Representantes do Governo do Estado, da Justiça Federal, do Ministério Público e da Prefeitura de Itaguaí realizam nesta segunda-feira, às 10h, uma vistoria nas obras que estão sendo realizadas na massa falida da empresa Ingá Mercantil, em Sepetiba, Zona Oeste do Rio.
Por determinação do Vice-Governador e Secretário de Meio Ambiente e Desenvolvimento Urbano, Luiz Paulo Conde, antes da visita, o presidente da Superintendência Estadual de Rios e Lagoas (Serla), Ícaro Moreno Júnior e a presidente da Fundação Estadual de Engenharia do Meio Ambiente (Feema), Isaura Fraga acompanham a Juíza da 7ª Vara Federal, Salete Maccaloz, em sobrevôo pela região.

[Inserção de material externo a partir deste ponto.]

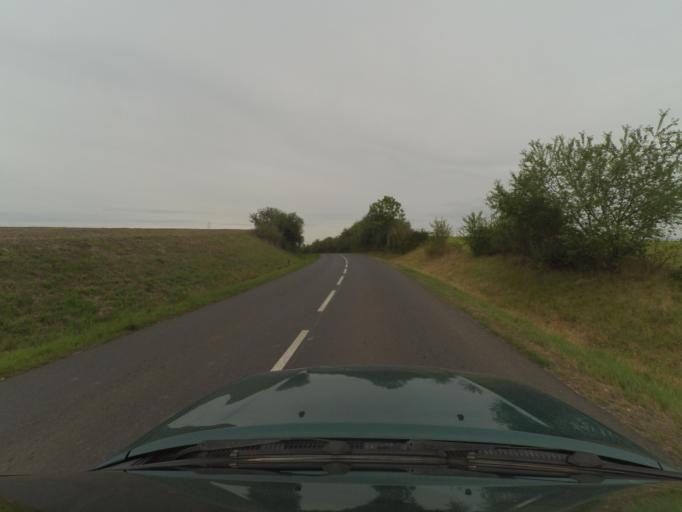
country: CZ
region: Ustecky
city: Peruc
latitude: 50.3976
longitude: 13.9280
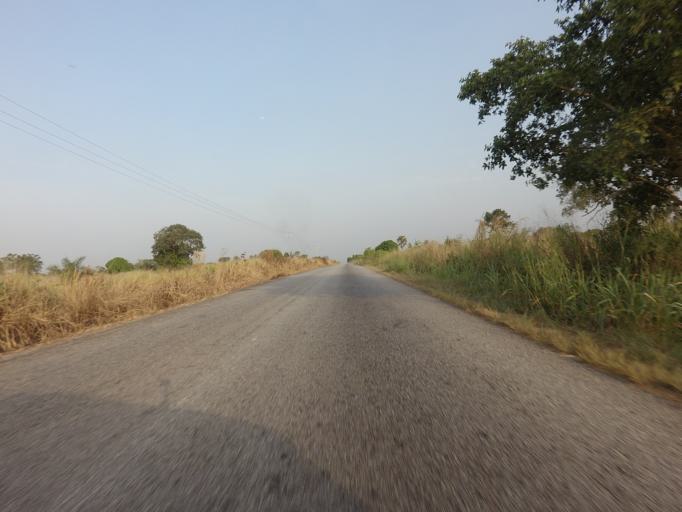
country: GH
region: Volta
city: Ho
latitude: 6.5735
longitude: 0.3544
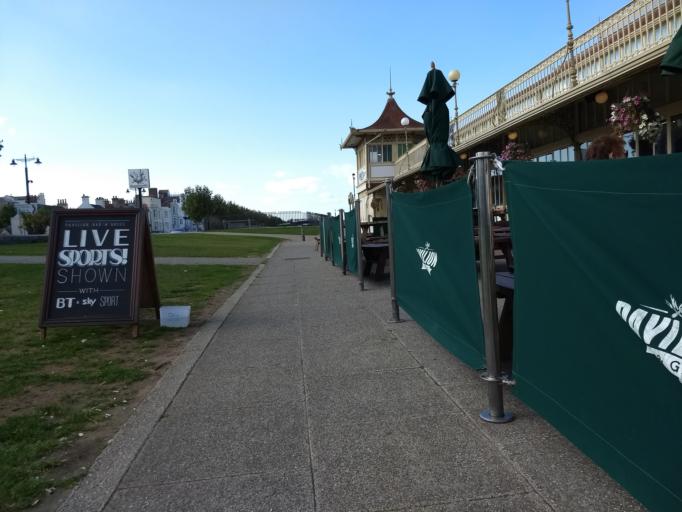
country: GB
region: England
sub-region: Isle of Wight
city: Ryde
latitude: 50.7318
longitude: -1.1563
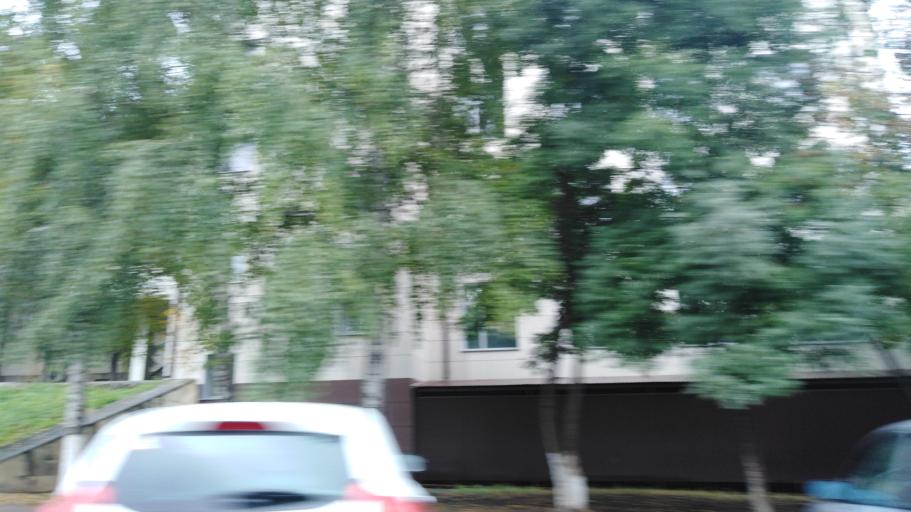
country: RU
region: Stavropol'skiy
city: Yessentukskaya
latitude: 44.0484
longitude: 42.8959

O objetivo dessa vistoria conjunta é acompanhar o andamento da obra de contenção do dique, iniciada em 10 de novembro, pelo Governo do Estado através da Serla. O trecho a ser recuperado mede 1.540 metros e deverá estar concluído em três meses. A obra consistirá na elevação, em um metro, do dique de sustentação dos rejeitos tóxicos deixados pela Ingá após a sua desativação, bem como na construção de uma berma (alargamento do dique) de cerca de 20m, numa extensão de 1000 metros do trecho de 1540 metros a ser recuperado.
Também estão sendo feitos drenos em volta de todo o dique, para filtrar a água percolada (infiltrada), que é recolhida em caixas de drenagem no lado externo do reservatório. A estação de tratamento já está funcionando, com capacidade de 1000 metros cúbicos por dia. Por determinação da Governadora Rosinha Garotinho, a Secretaria de Meio Ambiente já destinou recursos no valor de R$ 2,36 milhões para a realização dos trabalhos emergenciais no local.
A Ingá, que produzia zinco metálico, faliu em 1988, deixando no local cerca de 50 milhões de litros de água contaminada por metais pesados armazenados em um dique que ameaça romper. A Secretaria de Meio Ambiente iniciou dia 10 de novembro as obras de contenção do dique, conforme autorização concedida pela Juíza Salete Maccaloz, em 5 de novembro, sob a coordenação e fiscalização da Serla, através da empresa Tecnosolo, contratada para a realização dos trabalhos no local.
A Coordenação de Programas de Pós-Graduação em Engenharia/UFRJ está realizando um estudo sobre a situação da Ingá e em 30 dias apresenta o custo do projeto. Para a apresentação do projeto final com a solução definitiva do problema da empresa, a Coppe tem prazo de 180 dias.